On lui reproche d’avoir commis, en tant que chef de l’Etat, au plan du droit, des crimes économiques d’une ampleur sans précédent dans l’histoire de la Mauritanie. On lui reproche d’avoir profité de sa position de Chef de l’Etat pour mettre sur pied un système de rapine, de détournement de fonds, de trafic d’influence d’une densité inédite. Il s’agit de dizaines voire de centaines de milliards de nos ouguiyas placés, blanchis, partout où il était possible de le faire.

L’appareil d’Etat a servi de pompes financières pour procéder à ce siphonnage, directement ou par réseaux interposés de commerçants, ministres, clan familial… pendant plus d’une décennie, sans aucune précaution Il est, à ma connaissance, le seul Chef d’Etat mauritanien ( naïveté, cynisme ou ignorance) qui a affirmé, en public, s’être enrichi, en cours de mandat, sans avoir touché « une seule ouguiya » de son salaire. Il est également le seul à avoir justifié sa richesse, tour à tour, par des dons d’un Chef d’Etat étranger puis par l’argent …de la campagne électorale, cherchant manifestement quoi dire pour justifier l’ampleur de ses richesses. Tout cela relève à la fois du droit et de la morale.

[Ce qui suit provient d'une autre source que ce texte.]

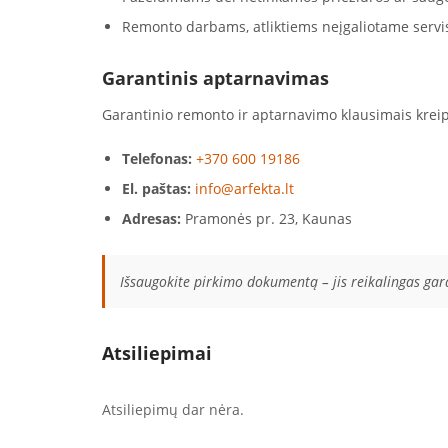
Remonto darbams, atliktiems neįgaliotame servi
Garantinis aptarnavimas
Garantinio remonto ir aptarnavimo klausimais kreip
Telefonas:
+370 600 19186
El. paštas:
info@arfekta.lt
Adresas:
Pramonės pr. 23, Kaunas
Išsaugokite pirkimo dokumentą – jis reikalingas ga
Atsiliepimai
Atsiliepimų dar nėra.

En matière de droit, il se trouve que toute responsabilité pénale est individuelle. La sienne plus encore que celle de nul autre citoyen puisqu’il est le gardien suprême de la légalité. Quelle que soit celle que peuvent assumer d’autres individus, jugés ou non, aujourd’hui, demain ou jamais. S’il faut attendre que tous les auteurs présumés des crimes et délits soient devant une cour pour que chaque criminel ou délinquant puisse être jugé, on pourrait juste et par avance proclamer la liberté des crimes et délits au nom de l’égalité morale des présumés criminels. Ce serait une anarchie à laquelle nulle société ne saurait résister.

L’ancien Président Ould Abdel Aziz fait face à la justice de son pays pour répondre de graves actes d’accusation. Des faits précis lui sont reprochés devant la Cour et devant l’opinion. Innocent, il devra être libéré. Sur le champ. Coupable il devra être condamné. Comme l’exige la loi qu’il a signée de ses mains. Appliquée ou non, cette vérité est absolue, en droit comme en morale.